2. High-Temperature Freshwater Circuit
The high-temperature freshwater circuit, known as the host cylinder water cooling system, functions as a closed-loop system, whereby two high-temperature freshwater pumps propel high-temperature freshwater into the host cylinder for cooling the piston and injector, subsequently being discharged from the main engine’s highest point. The high-temperature freshwater then flows through the three-way thermostat valve, high-temperature freshwater cooler or bypass pipe, and gas cabinet before returning to the suction port of the high-temperature freshwater pump.

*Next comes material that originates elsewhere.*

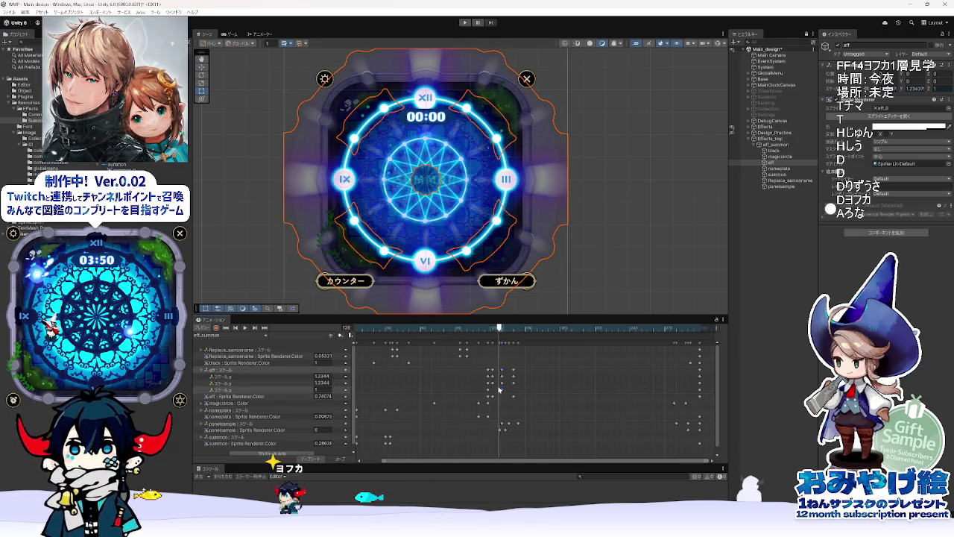
drag(499, 328, 502, 329)
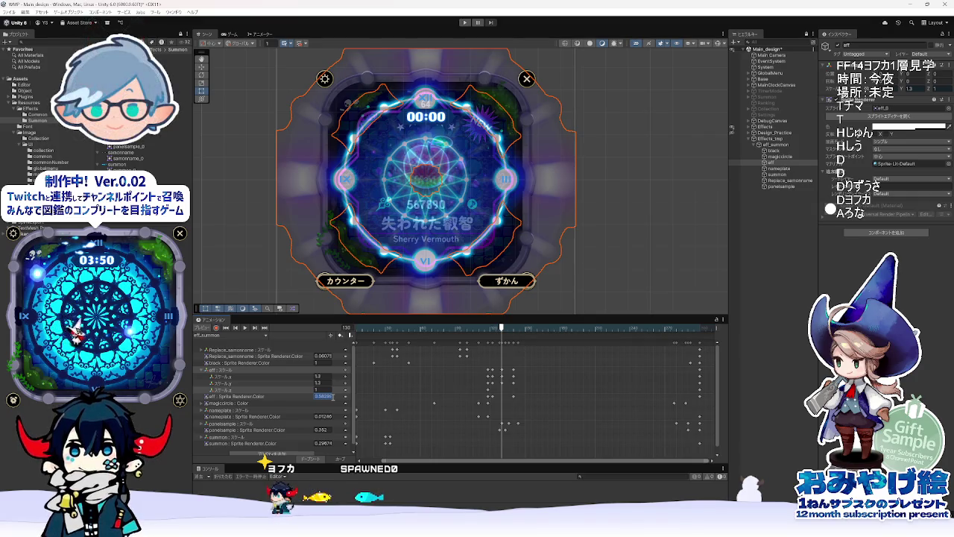
text(1)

To maximize energy efficiency, a water machine or light system is installed parallel to the host freshwater discharge pipeline, utilizing the high-temperature freshwater waste heat to generate freshwater, which can be utilized as added fresh water on board.

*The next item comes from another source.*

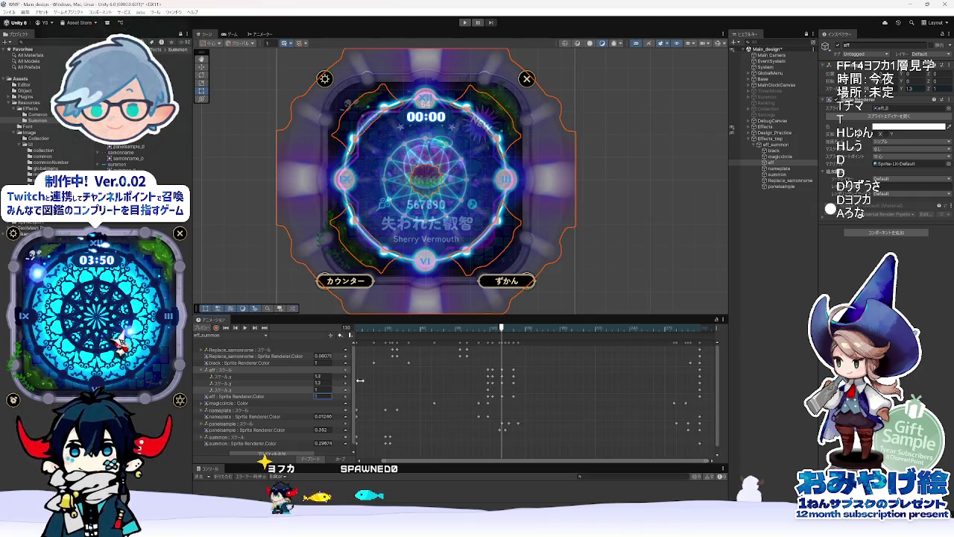
drag(501, 328, 358, 341)
Step: Zoom out the dopesheet, play the summon clip twice, and scrub back from the end to the apple card
scroll(456, 444, down, 2)
scroll(456, 443, down, 1)
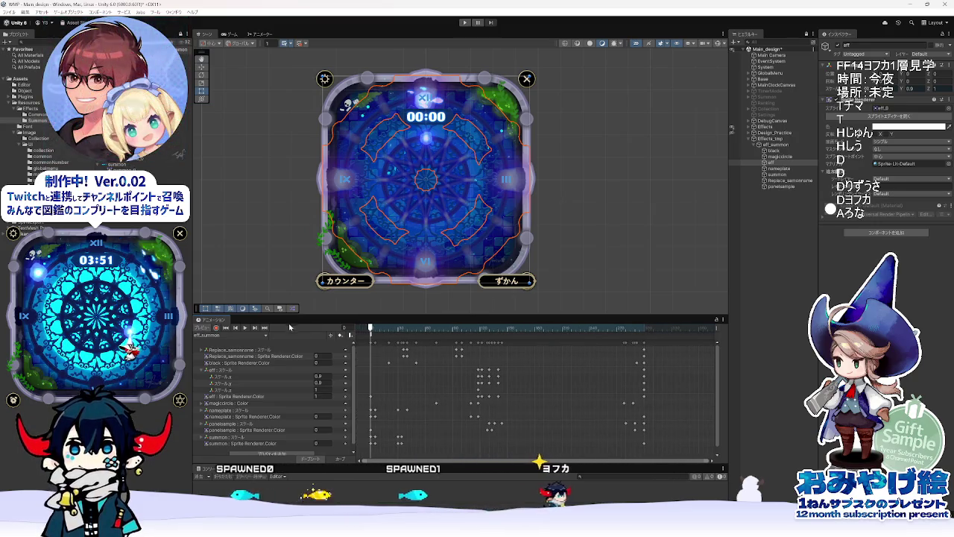
click(246, 327)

In order to maintain the desired host freshwater outlet temperature of approximately 80 ℃, a three-way thermostat valve is installed in the inlet and outlet bypass line of the high-temperature freshwater cooler. While there are three different methods for adjusting the temperature of the freshwater in the main machine, adjusting the amount of low-temperature freshwater or seawater entering the high-temperature freshwater cooler is rarely used as it results in the host’s inlet and outlet water temperature being too large or too slow. The installation of a three-way thermostat valve in the inlet pipe and outlet pipe is recommended for optimal control.
The system also includes a high-temperature water expansion tank, which enables freshwater flowing in the closed circulation lines to expand and contract due to temperature changes while expelling vaporized gas out of the system through the highest point of freshwater exports connected to a ventilation pipe and expansion tank. The expansion tank also maintains high water pressure in the suction pipe to prevent low-pressure vaporization, stabilize pressure, and add freshwater loss. Water quality can be treated at the dosing sites.
The system also features a high-temperature water expansion tank, which can:
3. Low-Temperature Freshwater Circuit
The cryogenic freshwater circuit is a closed-loop system that requires cooling by seawater. It is more complex than conventional seawater cooling systems and is divided into various ways for low-temperature water distribution. The system includes a three-way thermostatic valve installed in the central cooler outlet to control the outlet temperature at 36°C. Additionally, a special low-temperature water expansion tank is established, and two pumps are installed, one of which is a spare and starts automatically to make a conversion.
Compared to the independent Type I central cooling water system, the Type II system has a main cooler called the low-temperature freshwater cooler, which is also cooled by seawater. The main difference between the two arrangements is the position of the cooling pump and the cooler in the closed circulatory system, and how the freshwater pump is connected to the freshwater inlet line or the outlet line.
The freshwater pump first enters the main engine inlet, which can maintain high pressure to ensure good cooling of the diesel engine, but the pressure of the cooling water from the host entering the cooler is reduced, and seawater may leak into the freshwater at the cooler tube sheet. In the second arrangement, freshwater from the cooling pump first enters the freshwater cooler, then cools the host components, and finally returns to the cooling pump suction port. The advantages and disadvantages of this arrangement are the opposite of the first arrangement.